Sotolon is the main component of artificial maple flavouring, and you can make your own at home using recipes available online —— involving a lot of fenugreek seeds. Your body is also capable of producing sotolon spontaneously. Ever had pee that smells like maple syrup!? This is a genetic disorder known as *drumroll* Maple Syrup Urine Disease (if I ruined anyone’s appetite with that fact, I’m so sorry) ! This disease is genetic, therefore there is no method of prevention, but the disease can be managed with a strict diet . Aside from sotolon, the other components of maple flavor aren’t well characterized, however sugar furanone was found to improve the richness of maple flavor mixtures .
Throughout eastern Canada (especially in Quebec) and in the northeastern United States (I’m looking at you Vermont), maple syrup is a symbol of the countryside and a sweet start to spring after the long, hard winter.

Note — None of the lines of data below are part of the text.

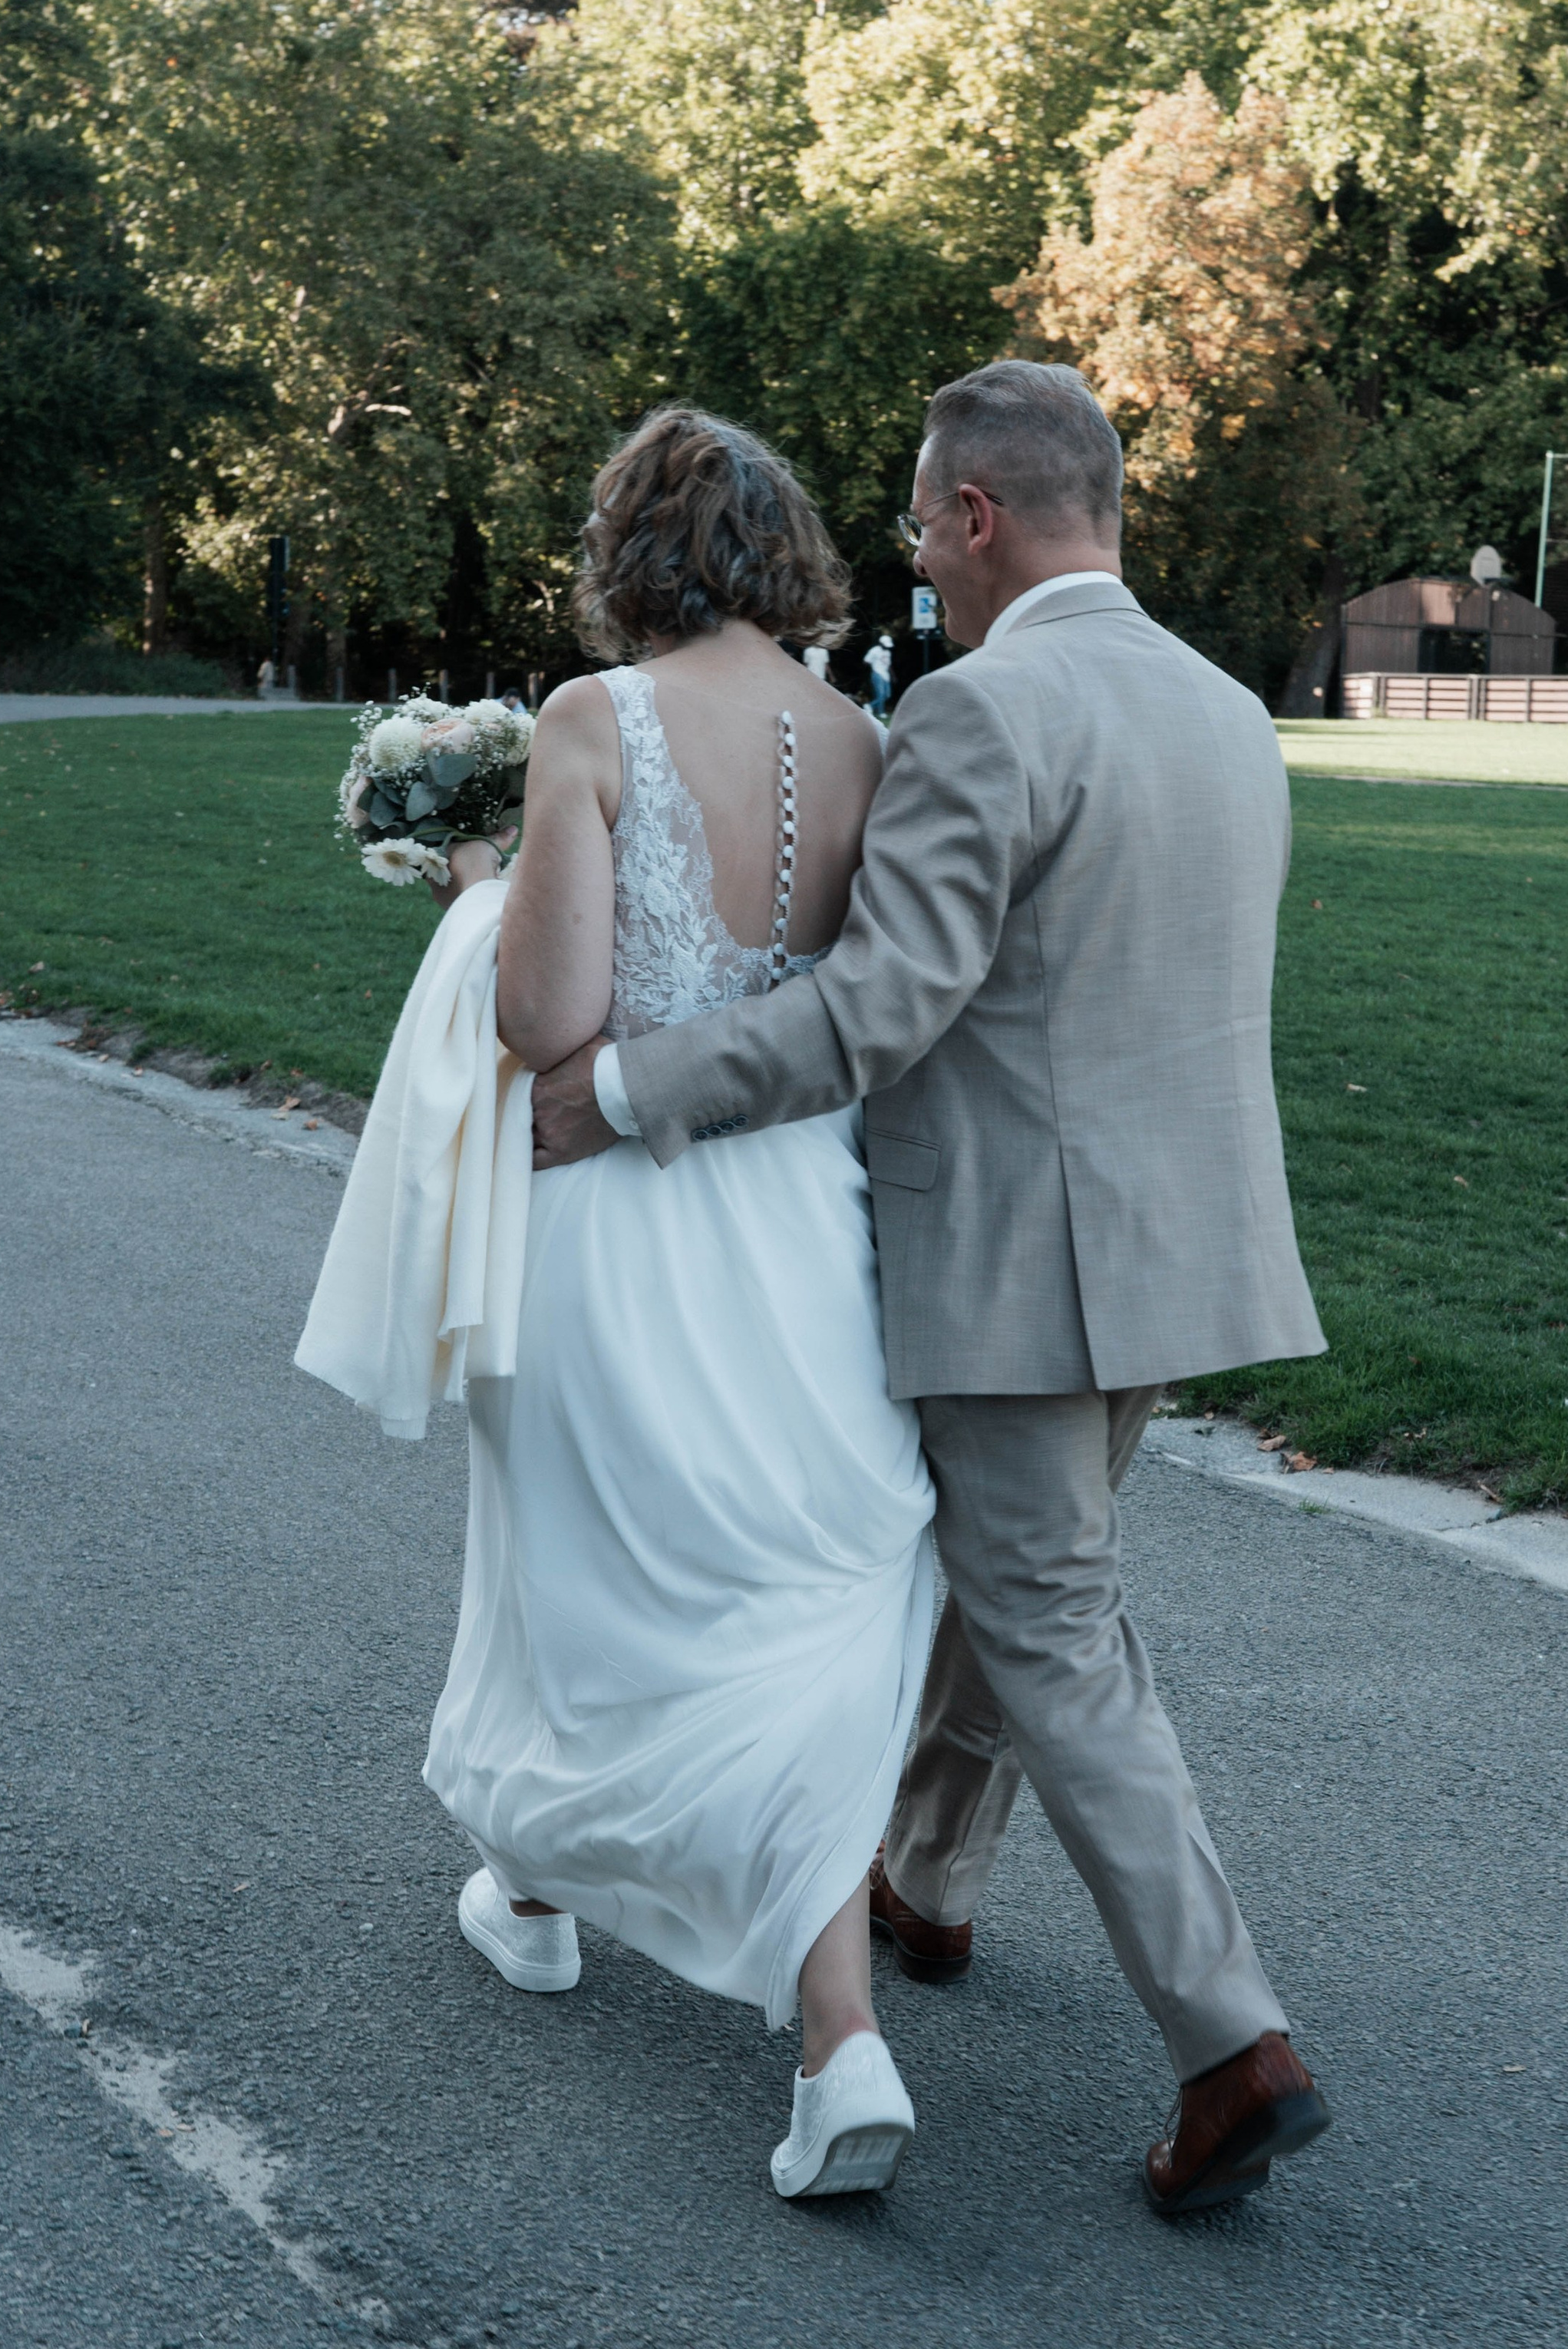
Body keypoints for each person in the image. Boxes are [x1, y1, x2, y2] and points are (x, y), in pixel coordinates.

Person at [533, 360, 1334, 2216]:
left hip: (1020, 1262)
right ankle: (930, 1883)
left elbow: (882, 1005)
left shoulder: (983, 707)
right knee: (1011, 1580)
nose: (914, 562)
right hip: (1188, 1251)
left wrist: (631, 1091)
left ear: (974, 516)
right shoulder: (1223, 705)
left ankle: (1232, 2042)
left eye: (917, 526)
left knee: (1050, 1623)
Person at [421, 410, 936, 2199]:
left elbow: (543, 1020)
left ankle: (536, 1891)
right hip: (802, 1226)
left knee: (581, 1572)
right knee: (788, 1593)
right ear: (785, 547)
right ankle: (835, 2039)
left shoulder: (593, 719)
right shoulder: (862, 739)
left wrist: (472, 891)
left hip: (616, 1219)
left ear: (625, 545)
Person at [863, 629, 893, 720]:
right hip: (877, 673)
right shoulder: (874, 650)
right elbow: (866, 661)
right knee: (881, 695)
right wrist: (874, 666)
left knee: (887, 695)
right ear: (881, 643)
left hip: (886, 675)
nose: (886, 647)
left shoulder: (888, 652)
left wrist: (893, 676)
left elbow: (889, 665)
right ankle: (880, 712)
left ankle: (870, 706)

The maple tree has shaped the great nation of Canada — its leaf embedded in our flag and its syrup embedded in our hearts. Generations of Canadians have grown up in the rural towns of Ontario and Quebec, eagerly headed to a sugar shack to pour syrup on fresh snow and, with a stick, roll it up into taffy.
Fun fact: Quebec has a maple syrup cartel, in order to protect the Quebecois maple syrup producers from fluctuations in maple sap quality and quantity . In good years, the surplus maple syrup is stored in a strategic reserve, to be used in years where production doesn’t meet demand. Another fun fact: there was a maple syrup heist back in 2012, when thieves 3,000 tonnes of syrup from barrels in the reserve, and replaced that syrup with water . The leader of the heist has been recently sentenced to 8 years in prison. We take our syrup seriously.
The love of maple extends to the USA, where the Sugar Maple is the official state tree of New York, Vermont, West Virginia and Wisconsin, and the Red Maple is the official state tree of Rhode Island . Vermont is also the biggest maple syrup producer in the States, going head to head with the biggest Canadian maple syrup producer, Quebec .
So does this mean I would prefer maple syrup above maple-flavored syrup? I gave it a lot of thought, and while my inner gourmet foodie wanted me to go get that pure Quebecois maple syrup, my inner poor student steered me in the direction of Aunt Jemima. It’s really a matter of personal preference on which one you pick, because both are safe to eat, deliciously amazing, and work best when slathered on a hot waffle or as a dip for crispy bacon strips (great flavor trend by the way).